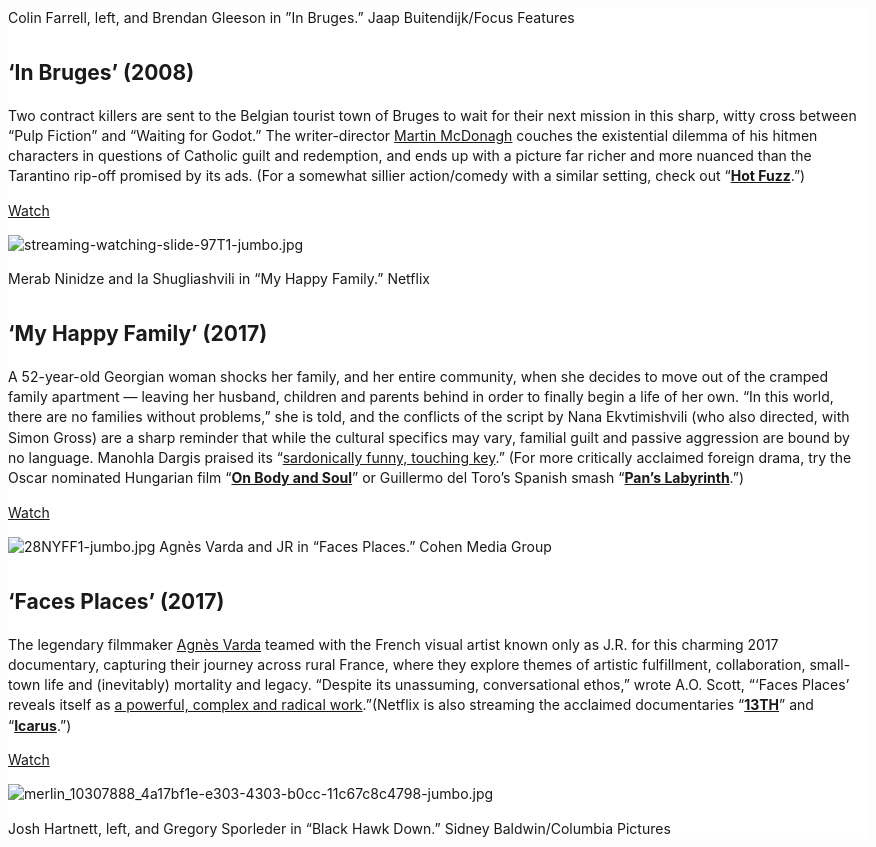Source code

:  Colin Farrell, left, and Brendan Gleeson in ”In Bruges.”  Jaap Buitendijk/Focus Features

## ‘In Bruges’ (2008)

Two contract killers are sent to the Belgian tourist town of Bruges to wait for their next mission in this sharp, witty cross between “Pulp Fiction” and “Waiting for Godot.” The writer-director [Martin McDonagh](https://www.nytimes.com/2008/01/13/movies/13gold.html) couches the existential dilemma of his hitmen characters in questions of Catholic guilt and redemption, and ends up with a picture far richer and more nuanced than the Tarantino rip-off promised by its ads. (For a somewhat sillier action/comedy with a similar setting, check out “**[Hot Fuzz](https://www.netflix.com/title/70056431)**.”)

 [Watch](https://www.netflix.com/title/70083111)

 ![streaming-watching-slide-97T1-jumbo.jpg](../_resources/f4b449a973050337f51e53ddc2f483e7.jpg)

 Merab Ninidze and Ia Shugliashvili in “My Happy Family.”  Netflix

## ‘My Happy Family’ (2017)

A 52-year-old Georgian woman shocks her family, and her entire community, when she decides to move out of the cramped family apartment — leaving her husband, children and parents behind in order to finally begin a life of her own. “In this world, there are no families without problems,” she is told, and the conflicts of the script by Nana Ekvtimishvili (who also directed, with Simon Gross) are a sharp reminder that while the cultural specifics may vary, familial guilt and passive aggression are bound by no language. Manohla Dargis praised its “[sardonically funny, touching key](https://www.nytimes.com/2017/03/14/movies/the-9-new-directors-you-need-to-watch.html).” (For more critically acclaimed foreign drama, try the Oscar nominated Hungarian film “**[On Body and Soul](https://www.netflix.com/title/80177414)**” or Guillermo del Toro’s Spanish smash “**[Pan’s Labyrinth](https://www.netflix.com/title/70050507)**.”)

 [Watch](https://www.netflix.com/title/80171247)

 ![28NYFF1-jumbo.jpg](../_resources/21ad73d6c15d173ff4696b30b768c7c1.jpg)
 Agnès Varda and JR in “Faces Places.”  Cohen Media Group

## ‘Faces Places’ (2017)

The legendary filmmaker [Agnès Varda](https://www.nytimes.com/2018/03/01/movies/agnes-varda-oscars.html) teamed with the French visual artist known only as J.R. for this charming 2017 documentary, capturing their journey across rural France, where they explore themes of artistic fulfillment, collaboration, small-town life and (inevitably) mortality and legacy. “Despite its unassuming, conversational ethos,” wrote A.O. Scott, “‘Faces Places’ reveals itself as [a powerful, complex and radical work](https://www.nytimes.com/2017/10/05/movies/review-faces-places-agnes-varda-jr-travel-in-the-present-glancing-at-the-past.html).”(Netflix is also streaming the acclaimed documentaries “**[13TH](https://www.netflix.com/title/80091741)**” and “**[Icarus](https://www.netflix.com/title/80168079)**.”)

 [Watch](https://www.netflix.com/title/80194288)

 ![merlin_10307888_4a17bf1e-e303-4303-b0cc-11c67c8c4798-jumbo.jpg](../_resources/97226c76d2a82bdca9dbce8e6b864367.jpg)

 Josh Hartnett, left, and Gregory Sporleder in “Black Hawk Down.”  Sidney Baldwin/Columbia Pictures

* * * * * * *

## [Problem statement]
Send back an exact copy of only the lines from the line with "Two contract killers" up to and including the line with "## ‘My Happy Family’ (2017)" in the data above.

## [Solution for this task]
Two contract killers are sent to the Belgian tourist town of Bruges to wait for their next mission in this sharp, witty cross between “Pulp Fiction” and “Waiting for Godot.” The writer-director [Martin McDonagh](https://www.nytimes.com/2008/01/13/movies/13gold.html) couches the existential dilemma of his hitmen characters in questions of Catholic guilt and redemption, and ends up with a picture far richer and more nuanced than the Tarantino rip-off promised by its ads. (For a somewhat sillier action/comedy with a similar setting, check out “**[Hot Fuzz](https://www.netflix.com/title/70056431)**.”)

 [Watch](https://www.netflix.com/title/70083111)

 ![streaming-watching-slide-97T1-jumbo.jpg](../_resources/f4b449a973050337f51e53ddc2f483e7.jpg)

 Merab Ninidze and Ia Shugliashvili in “My Happy Family.”  Netflix

## ‘My Happy Family’ (2017)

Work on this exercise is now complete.